Recommended reading: Fostering better communication and the truth about startup culture

Marketing Week reviews the latest books for marketers.

recommended reading for marketers

Lost & Founder

By Rand Fishkin

Having turned a once debt-ridden mother-and-son business into a multi-million pound SEO company, Rand Fishkin, founder and former CEO of Moz, reveals the mostly awful, sometimes awesome truth about startup culture with transparency and humour. His hard-won lessons, as told in this book, are applicable to all kinds of business environments, with Lost & Founder promising to help solve readers’ problems and make them feel less alone for having them.
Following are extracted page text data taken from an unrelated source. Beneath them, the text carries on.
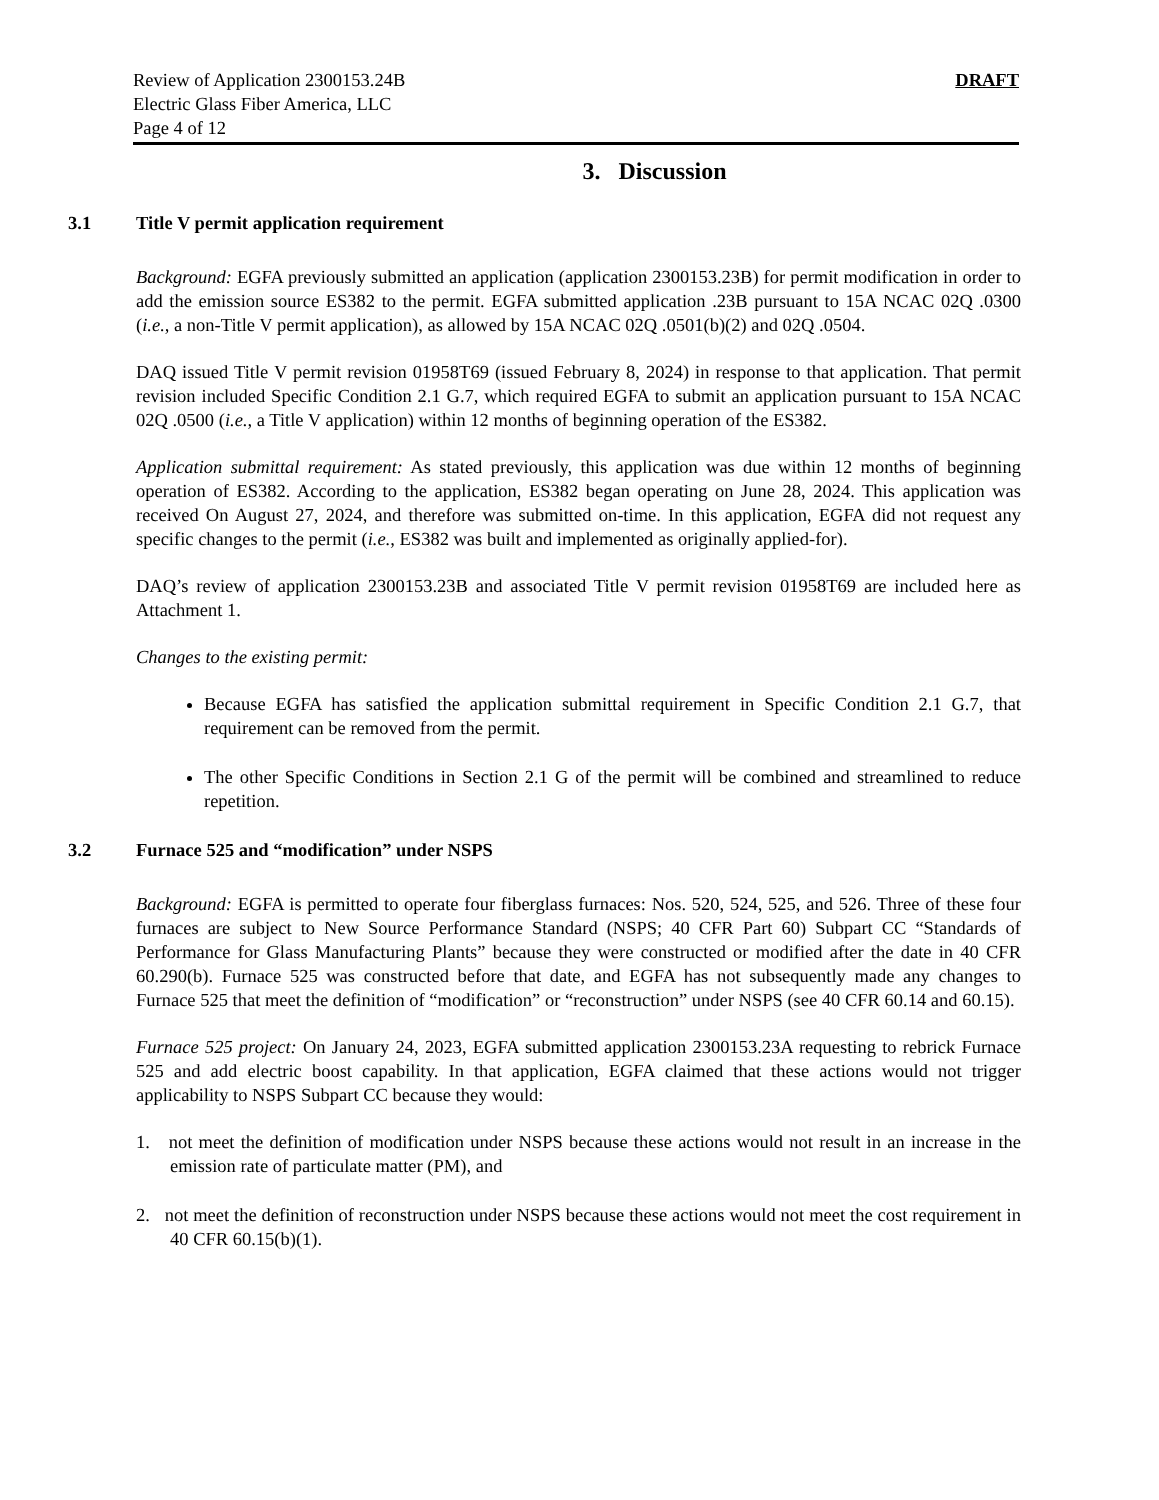Review of Application 2300153.24B
Electric Glass Fiber America, LLC
Page 4 of 12
DRAFT
3. Discussion
3.1 Title V permit application requirement
Background: EGFA previously submitted an application (application 2300153.23B) for permit modification in order to add the emission source ES382 to the permit. EGFA submitted application .23B pursuant to 15A NCAC 02Q .0300 (i.e., a non-Title V permit application), as allowed by 15A NCAC 02Q .0501(b)(2) and 02Q .0504.
DAQ issued Title V permit revision 01958T69 (issued February 8, 2024) in response to that application. That permit revision included Specific Condition 2.1 G.7, which required EGFA to submit an application pursuant to 15A NCAC 02Q .0500 (i.e., a Title V application) within 12 months of beginning operation of the ES382.
Application submittal requirement: As stated previously, this application was due within 12 months of beginning operation of ES382. According to the application, ES382 began operating on June 28, 2024. This application was received On August 27, 2024, and therefore was submitted on-time. In this application, EGFA did not request any specific changes to the permit (i.e., ES382 was built and implemented as originally applied-for).
DAQ’s review of application 2300153.23B and associated Title V permit revision 01958T69 are included here as Attachment 1.
Changes to the existing permit:
Because EGFA has satisfied the application submittal requirement in Specific Condition 2.1 G.7, that requirement can be removed from the permit.
The other Specific Conditions in Section 2.1 G of the permit will be combined and streamlined to reduce repetition.
3.2 Furnace 525 and “modification” under NSPS
Background: EGFA is permitted to operate four fiberglass furnaces: Nos. 520, 524, 525, and 526. Three of these four furnaces are subject to New Source Performance Standard (NSPS; 40 CFR Part 60) Subpart CC “Standards of Performance for Glass Manufacturing Plants” because they were constructed or modified after the date in 40 CFR 60.290(b). Furnace 525 was constructed before that date, and EGFA has not subsequently made any changes to Furnace 525 that meet the definition of “modification” or “reconstruction” under NSPS (see 40 CFR 60.14 and 60.15).
Furnace 525 project: On January 24, 2023, EGFA submitted application 2300153.23A requesting to rebrick Furnace 525 and add electric boost capability. In that application, EGFA claimed that these actions would not trigger applicability to NSPS Subpart CC because they would:
1. not meet the definition of modification under NSPS because these actions would not result in an increase in the emission rate of particulate matter (PM), and
2. not meet the definition of reconstruction under NSPS because these actions would not meet the cost requirement in 40 CFR 60.15(b)(1).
Beyond Digital: The Marketing Renaissance

By Roger Parry

Digital technology is now embedded in all aspects of advertising and public relations, and the social, political and commercial pressures on tech giants to reform are ushering in a new era of marketing communications. Roger Parry, who has been chairman of a number of media businesses including Johnston Press, YouGov and Shakespeare’s Globe, explores the way the marketing industry has developed a healthy scepticism about the use of digital media and the opportunity to revisit and update the classic marketing ideas.

New Power

By Jeremy Heimans and Henry Timms

For most of human history, power was something to be seized and guarded. We lived in a world of rulers and subjects. But something has changed. From Jeremy Corbyn to Donald Trump; from taxis to B&Bs; from YouTube sensations to the emergence of ISIS; in our new hyper-connected world, ideas and movements can spread and flourish with astonishing force and speed. Jeremy Heimans and Henry Timms confront some of the biggest stories of our time and trace how ‘new power’ is the key to understanding where we are and who will prosper in the 21st century.

Dear Client: This Book Will Teach You How To Get What You Want from Creative People

By Bonnie Siegler

Written as a series of more than 60 “honest and friendly” lessons, this book offers advice on the strategies needed to foster better communication to help clients work better with creative professionals. “I realised long ago that my difficult clients weren’t assholes or jerks or stupid,” author Bonnie Siegler writes. “They simply don’t know how to work with creative people.” New York-based Siegler writes from the perspective of a graphic designer, however this book has been designed to apply to all creative collaborations.